Regenerative farming is about building soil health and biodiversity on farms, and moving away from intensive chemical systems.
It’s about taking a more ecological approach, observing the natural ecosystems on a particular plot of land and working with them in a way that recognises the place of people within nature, not outside it.
Regenerative farming systems regenerate the landscape, promote biodiversity, produce diverse and nutritious sources of food and fibre and provides income streams for the farm.
Farmers are the decision-makers of our planet. They are the people who interact with our land the most. “Farmers” is a term we use to encompass all growers, smallholders, crofters, fishermen and women, herdsmen and women, shepherds and all people working on the land or sea with plants/animals to create something that is for more than just themselves.
Regenerative farmers are the caretakers of the land, and they prioritise soil health and biodiversity on their farms.

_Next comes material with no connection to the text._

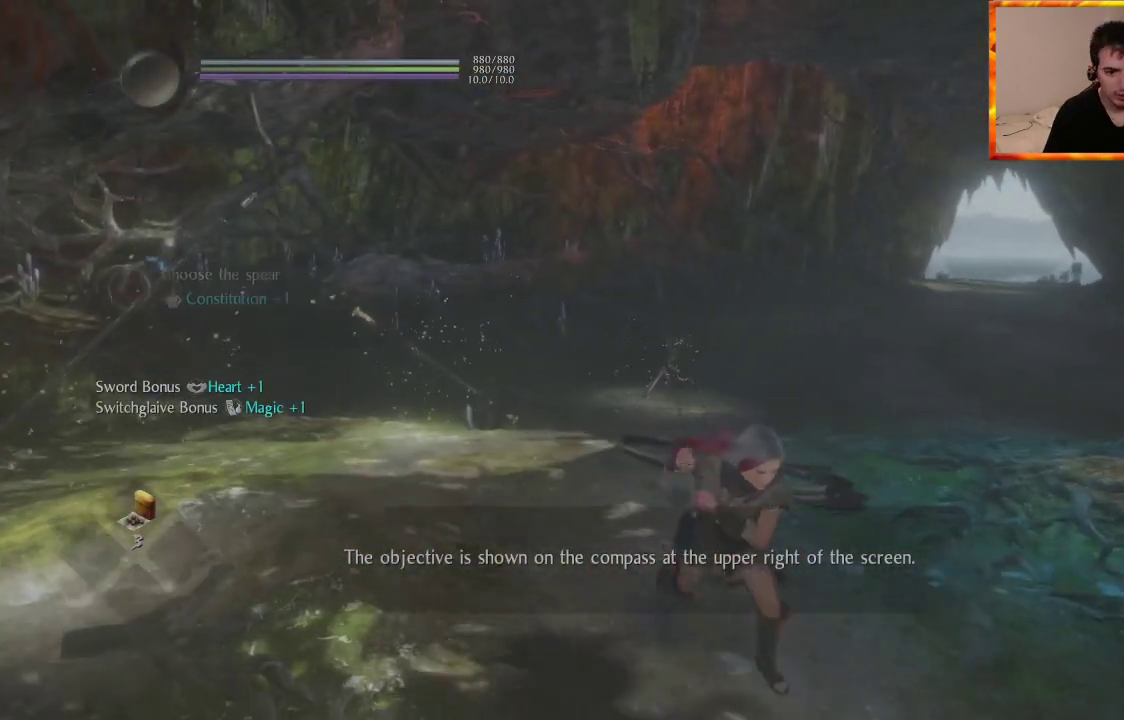
{"buttons": [], "left_stick": "center", "right_stick": "center", "events": [[117, "CROSS", "down"], [150, "left_stick", "up-right"], [217, "left_stick", "up"], [283, "CROSS", "up"], [300, "R1", "up"], [417, "left_stick", "center"]]}
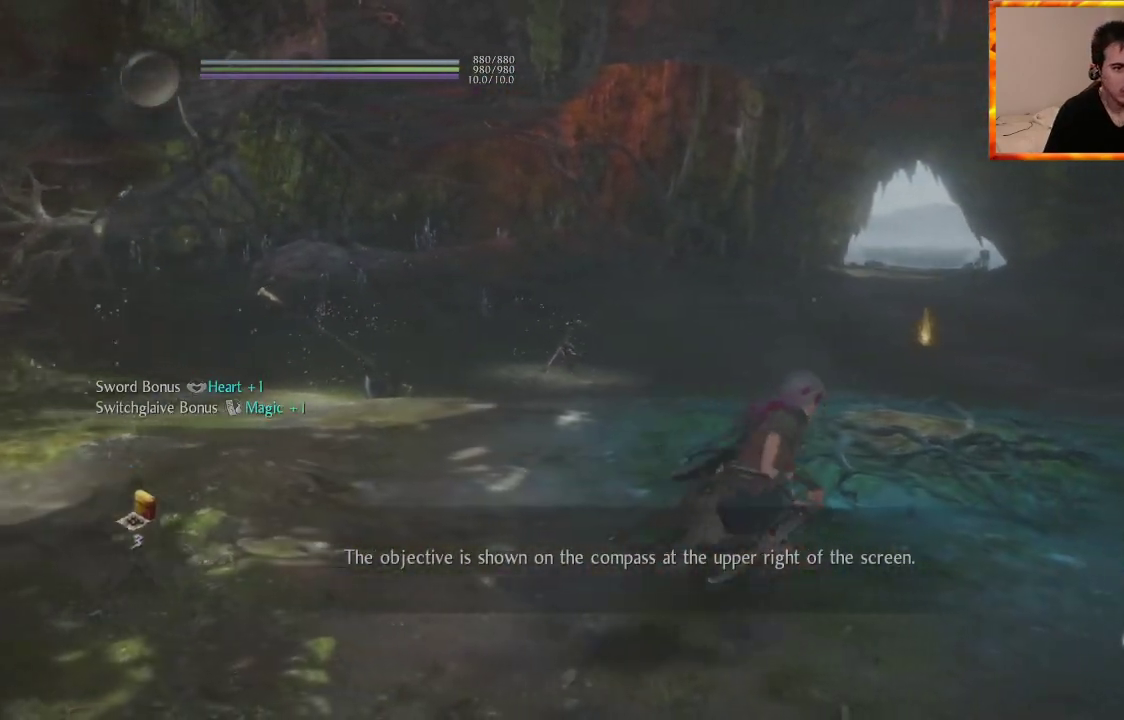
{"buttons": ["DPAD_LEFT"], "left_stick": "center", "right_stick": "center", "events": [[50, "START", "down"], [183, "START", "up"], [467, "DPAD_LEFT", "down"]]}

They are not just food producers, but environmentalists too; they want to see more wildlife and insects on their land because they know it’s part of a healthy farming system.
We recognise and honour that much of what we consider to be regenerative farming has deep roots in indigenous practices and cultures around the world.
We believe regenerative farming is a part of the solution to the climate crisis and feeding the world in the future. It has the potential to rebuild thriving ecosystems from the soil up, to provide ways to heal our relationships to land and each other; and to provide diverse, nutrient-rich food for generations to come.